24 de julio de 2020

Las princesitas

Rana salió la princesita. Falda , tacón y unas braguitas de quita y pon.

Ya lo decía Sabina con la eterna sensación de feos que pierden en el poker de la seducción. Nada nuevo porque a todos nos han dicho y nos dirán que no a lo largo de los tiempos. Lo que sí tuvo, en la digestión que tienen los fracasos, es una canción como recuerdo creada, seguramente, en el periodo de digestión que debe tener cada proceso.

La digestión es esa cosa anacrónica que nuestra madre decía que debíamos mantener antes de volver al agua después de comer porque, según la leyenda, uno se quedó frito con la combinación malvada de tres platos de paella y agua del cantábrico. Quizá también para recordar obligatoriamente que nos habían dado opíparamente de comer. Ya no se da las gracias excepto si es un restaurante y paga, una vez más, el otro.

No se da las gracias porque comer, en el ideal de algunos que viven más cerca de Fuenlabrada que de Mogadiscio, es un derecho. Como lo es tener wifi, una cuenta de Instagram y una compensacióin inmediata que les lleve a una felicidad y bienestar personal que tampoco saben definir. Ser feliz sin saber lo que les hace felices. Un oximorón místico grabado a fuego en la cultura de lo inmediato, en la cultura en la que existe la idea supuestamente positiva de la libre elección.
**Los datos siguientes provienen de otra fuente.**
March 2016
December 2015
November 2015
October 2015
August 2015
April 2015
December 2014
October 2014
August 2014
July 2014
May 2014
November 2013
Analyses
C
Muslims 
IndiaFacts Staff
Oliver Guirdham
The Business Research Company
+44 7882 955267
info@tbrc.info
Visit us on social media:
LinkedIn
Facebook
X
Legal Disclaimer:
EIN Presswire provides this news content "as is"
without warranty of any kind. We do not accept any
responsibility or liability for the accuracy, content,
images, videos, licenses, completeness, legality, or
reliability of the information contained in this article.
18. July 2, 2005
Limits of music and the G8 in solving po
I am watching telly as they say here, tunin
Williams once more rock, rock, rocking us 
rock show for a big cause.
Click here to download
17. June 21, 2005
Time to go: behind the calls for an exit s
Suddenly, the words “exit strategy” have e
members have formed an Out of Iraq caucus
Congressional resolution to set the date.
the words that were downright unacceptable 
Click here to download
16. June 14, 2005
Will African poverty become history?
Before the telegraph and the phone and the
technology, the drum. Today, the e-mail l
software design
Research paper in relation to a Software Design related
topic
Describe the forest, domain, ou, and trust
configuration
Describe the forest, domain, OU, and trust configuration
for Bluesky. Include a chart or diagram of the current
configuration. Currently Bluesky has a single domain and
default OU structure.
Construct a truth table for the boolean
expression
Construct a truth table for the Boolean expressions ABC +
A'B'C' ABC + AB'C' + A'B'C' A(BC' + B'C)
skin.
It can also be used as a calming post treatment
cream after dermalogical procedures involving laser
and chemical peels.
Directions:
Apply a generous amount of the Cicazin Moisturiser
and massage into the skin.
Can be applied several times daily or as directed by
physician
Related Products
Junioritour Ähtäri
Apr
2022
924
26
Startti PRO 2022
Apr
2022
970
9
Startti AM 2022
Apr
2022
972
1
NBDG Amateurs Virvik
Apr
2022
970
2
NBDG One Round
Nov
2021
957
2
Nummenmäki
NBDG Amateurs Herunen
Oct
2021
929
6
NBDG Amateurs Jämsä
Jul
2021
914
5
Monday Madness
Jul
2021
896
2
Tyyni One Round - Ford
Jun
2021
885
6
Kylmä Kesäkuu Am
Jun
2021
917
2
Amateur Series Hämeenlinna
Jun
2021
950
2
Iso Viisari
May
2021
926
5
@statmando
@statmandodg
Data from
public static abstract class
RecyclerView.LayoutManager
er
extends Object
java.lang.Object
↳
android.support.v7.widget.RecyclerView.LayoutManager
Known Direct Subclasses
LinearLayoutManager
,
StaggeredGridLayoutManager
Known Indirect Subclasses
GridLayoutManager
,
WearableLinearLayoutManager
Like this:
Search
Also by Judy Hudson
Nunca ha existido una sociedad más libre que la de ahora y, sin embargo, nunca se han sentido más insatisfechos los humanos.

Barry Schwartz habla de la paradoja de elegir. Como si fuera un silogismo y teniendo en cuenta que la libertad es algo bueno y que elegir es un acto de libertad, cuando más posibilidades existan las personas serán más libres. Sin embargo la posibilidad de elección casi infinita genera parálisis porque todas las opciones son válidas igualmente y, por otra parte, genera frustración  porque la elección no tomada siempre parece tan verde como el césped del vecino al mirar atrás. (otros psicólogos afirman exactamente lo mismo)

Así que estamos en un  momento lleno de estímulos, de elecciones múltiples y de la exigencia de respuestas inmediatas que, sean las que sean, nos llevan a frustrarnos sin haber sido entrenados para ello.

Como nadie nos enseño a pensar o a asumir nuestras decisiones como definitivas empleamos recursos propios: 1-La culpa siempre es de la otra parte 2-Vuelvo a elegir aquello que deseché. 3-Sitúo un filtro más alto. 4-No me fío de los demás. 5-Todas las anteriores. Ahí es cuando aparecen las princesitas.

Las princesitas que exigen que se les satisfaga de forma inmediata y de una manera que debes saber por anticipado. Que se haga solo cuando les apetece y que cumplas todos y cada uno de los parámetros que no te dieron. Has de medir más de 1.80, saber hablar de Proust pero también las letras de las canciones de Fito, sobrellevar un punto intermedio entre la corrección política y la demostración de criterio propio, sorprender lo justo y estar en el límite de lo erótico sin pasar a lo pornográfico. Y si no es así, que nunca lo es, se han apropiado del derecho de dejarte de hablar sin despedirse, ser desagradables, pasar página porque no están en esta vida para perder el tiempo y además les debes dar las gracias por haber tenido el privilegio de ocupar veinte segundos de su preciosa atención.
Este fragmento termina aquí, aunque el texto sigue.